- **What the task requires**: A verbatim repeat of the lines below is required, with the pictures removed.

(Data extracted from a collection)
=-=-=
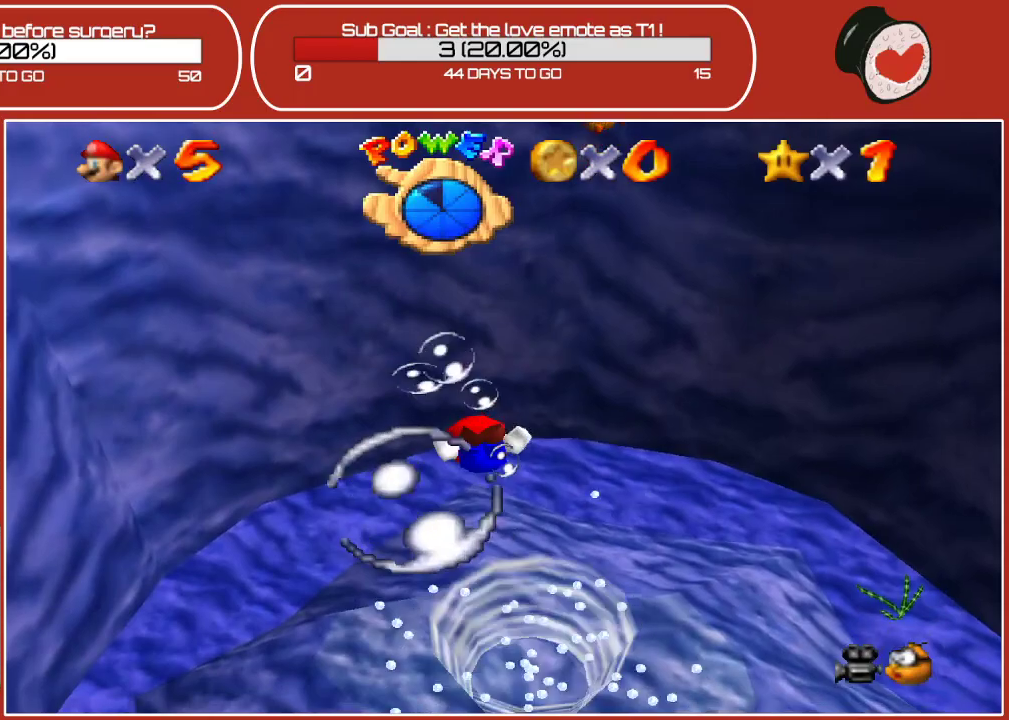
{"buttons": ["A"], "left_stick": "up-left", "events": [[300, "A", "down"]]}
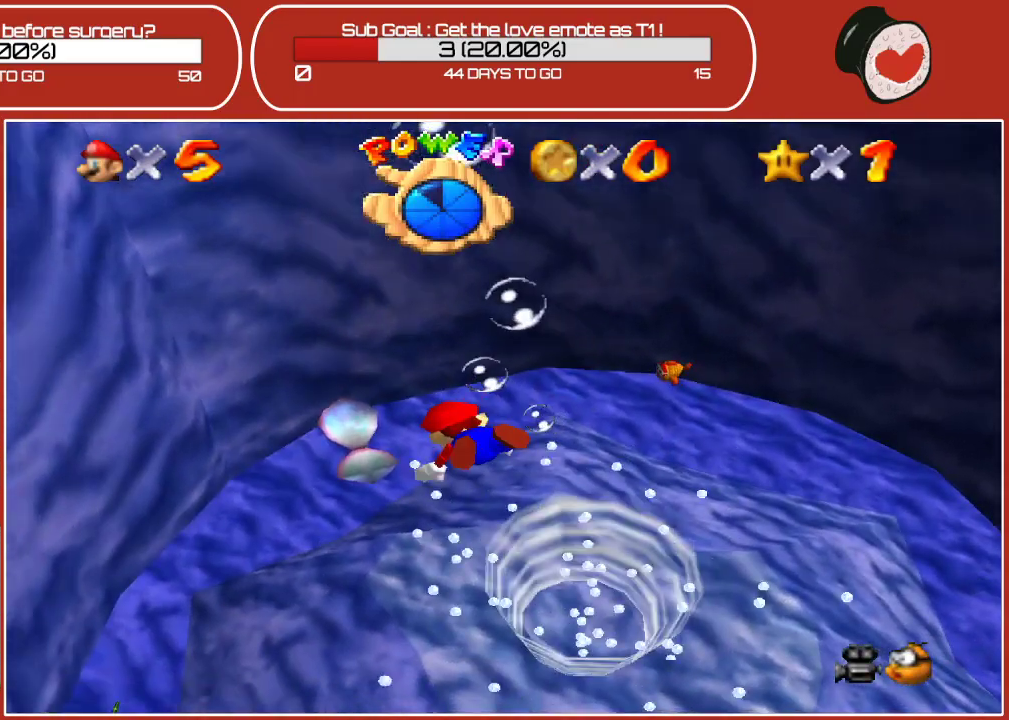
{"buttons": [], "left_stick": "up-left", "events": [[67, "A", "up"]]}
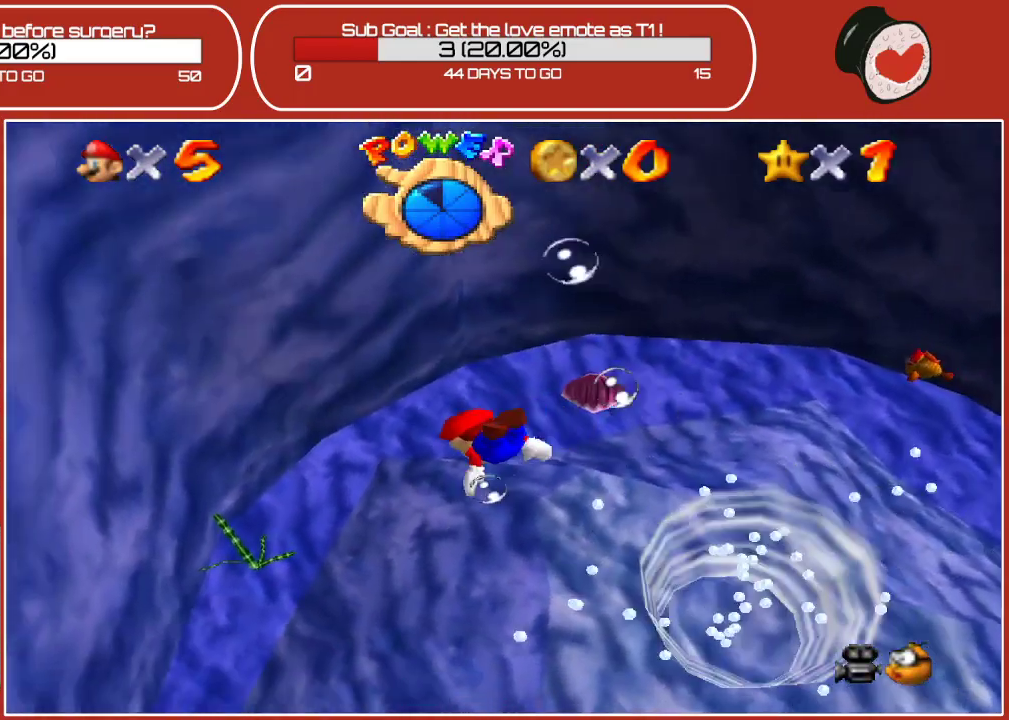
{"buttons": [], "left_stick": "left", "events": [[83, "A", "down"], [200, "left_stick", "left"], [450, "A", "up"]]}
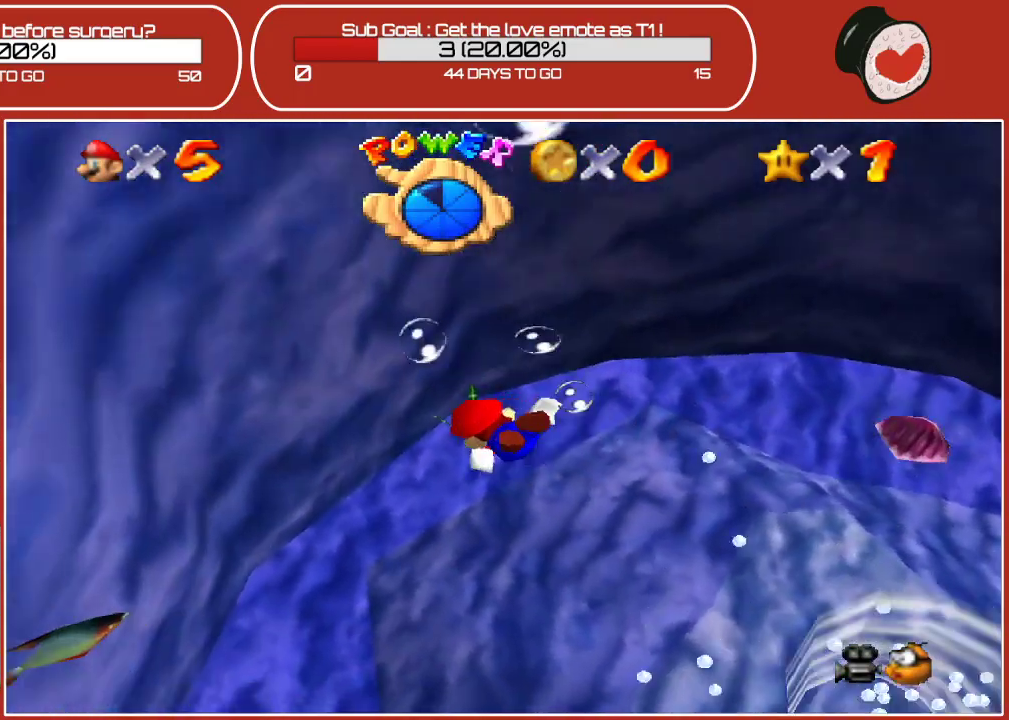
{"buttons": ["A"], "left_stick": "left", "events": [[383, "A", "down"]]}
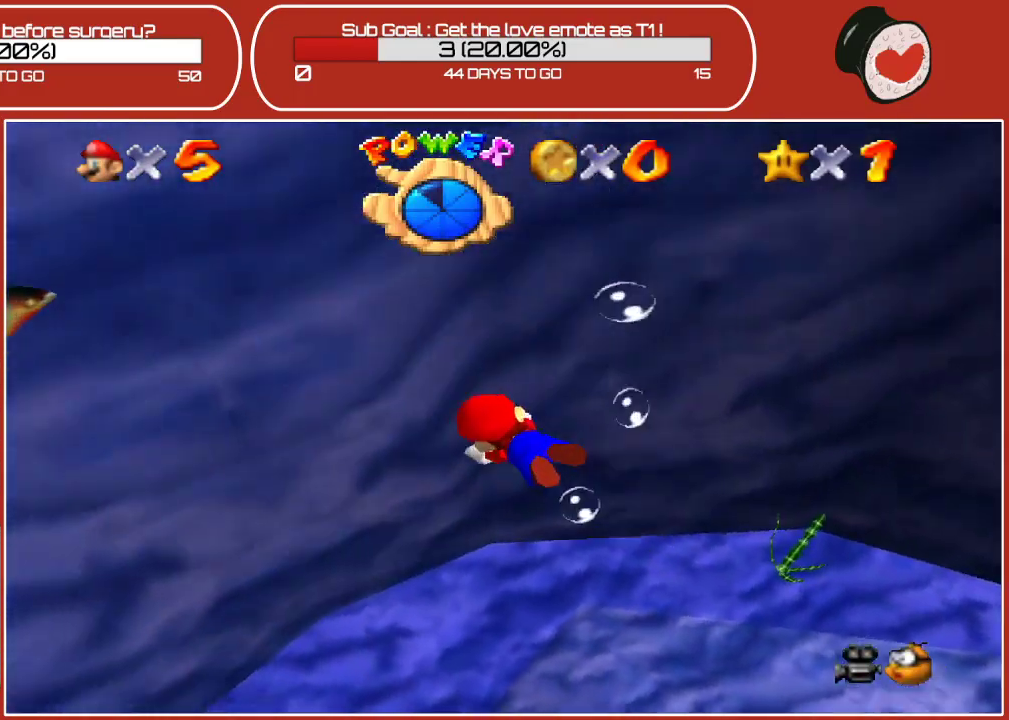
{"buttons": [], "left_stick": "up-left", "events": [[150, "left_stick", "up-left"], [217, "A", "up"]]}
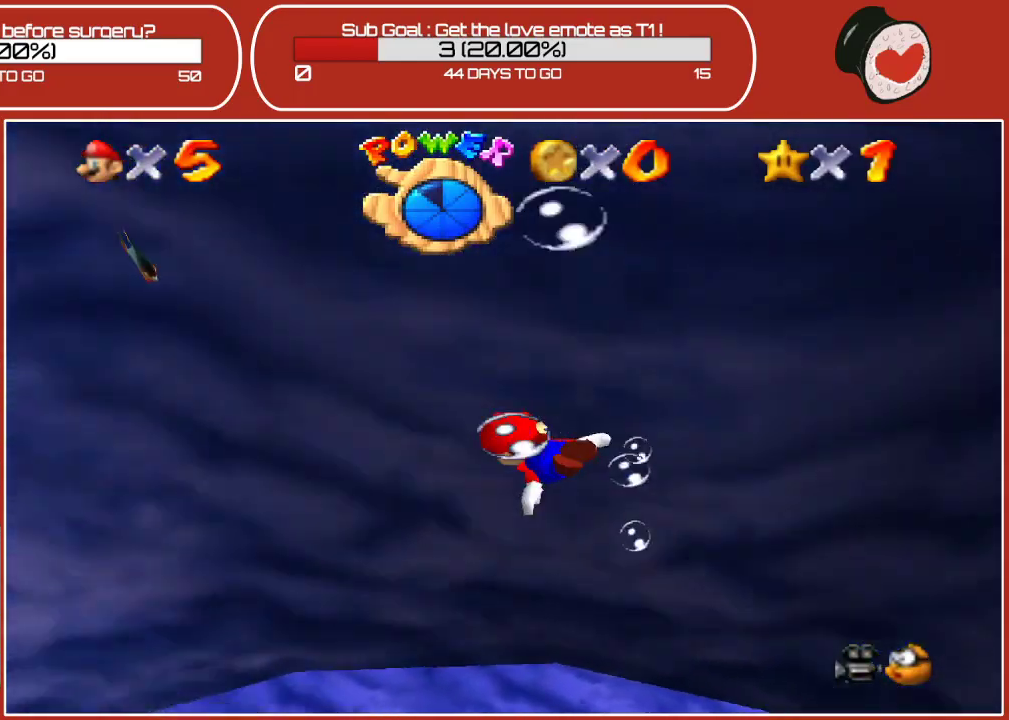
{"buttons": [], "left_stick": "up-left", "events": [[133, "A", "down"], [383, "A", "up"]]}
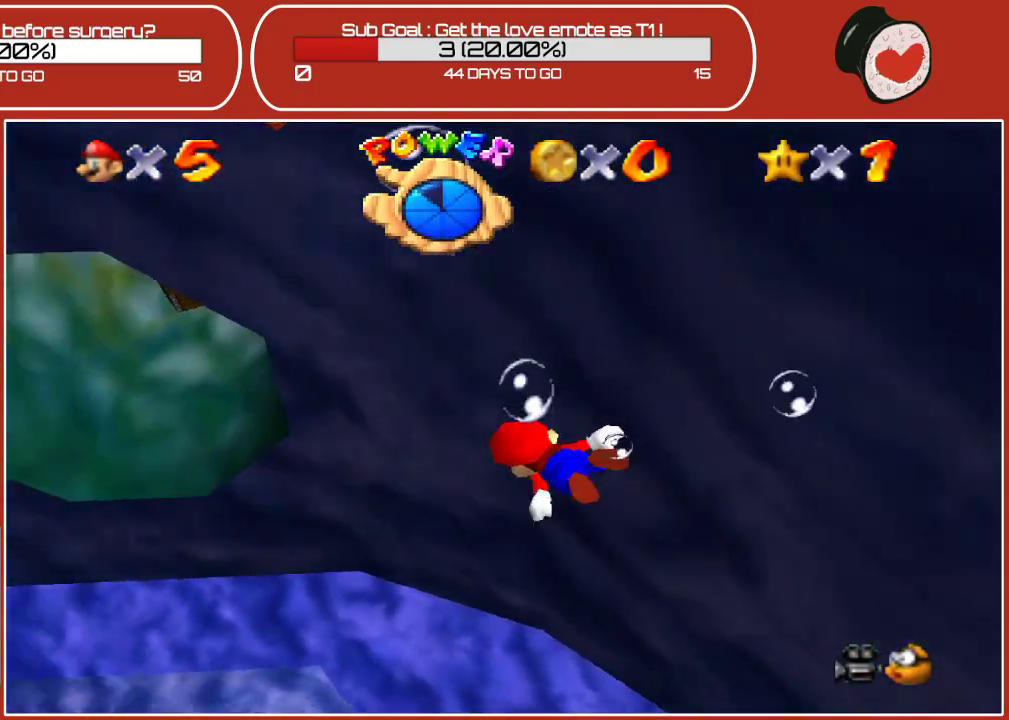
{"buttons": ["A"], "left_stick": "down", "events": [[350, "A", "down"], [433, "left_stick", "center"], [500, "left_stick", "down"]]}
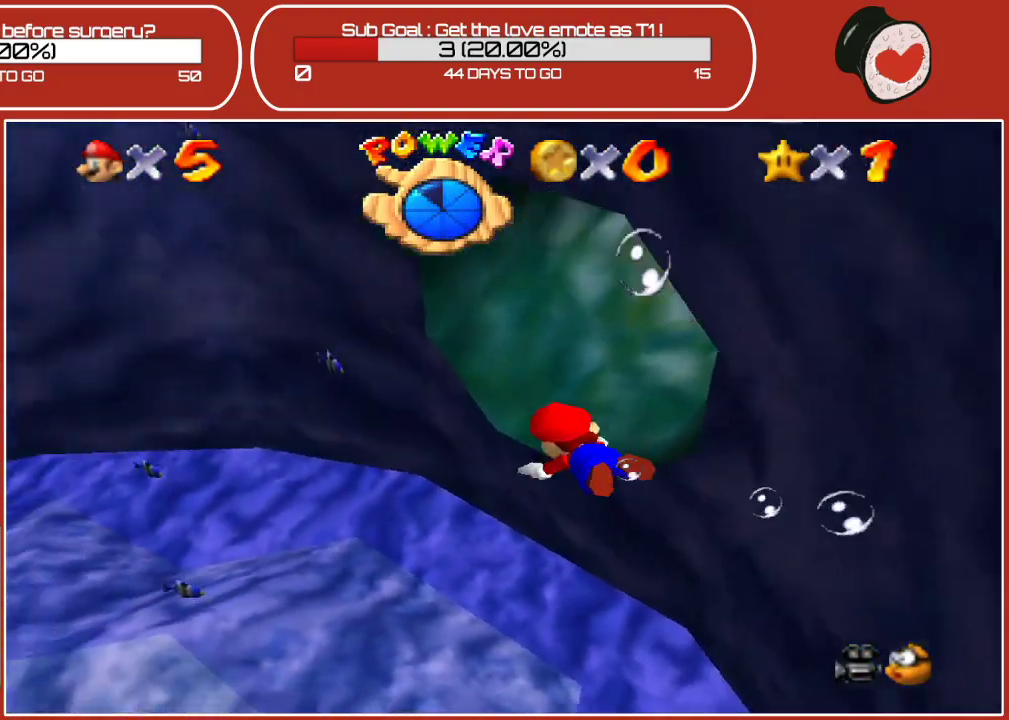
{"buttons": [], "left_stick": "right", "events": [[50, "A", "up"], [200, "left_stick", "right"]]}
=-=-=
- **Result for this exercise**:
{"buttons": ["A"], "left_stick": "up-left", "events": [[300, "A", "down"]]}
{"buttons": [], "left_stick": "up-left", "events": [[67, "A", "up"]]}
{"buttons": [], "left_stick": "left", "events": [[83, "A", "down"], [200, "left_stick", "left"], [450, "A", "up"]]}
{"buttons": ["A"], "left_stick": "left", "events": [[383, "A", "down"]]}
{"buttons": [], "left_stick": "up-left", "events": [[150, "left_stick", "up-left"], [217, "A", "up"]]}
{"buttons": [], "left_stick": "up-left", "events": [[133, "A", "down"], [383, "A", "up"]]}
{"buttons": ["A"], "left_stick": "down", "events": [[350, "A", "down"], [433, "left_stick", "center"], [500, "left_stick", "down"]]}
{"buttons": [], "left_stick": "right", "events": [[50, "A", "up"], [200, "left_stick", "right"]]}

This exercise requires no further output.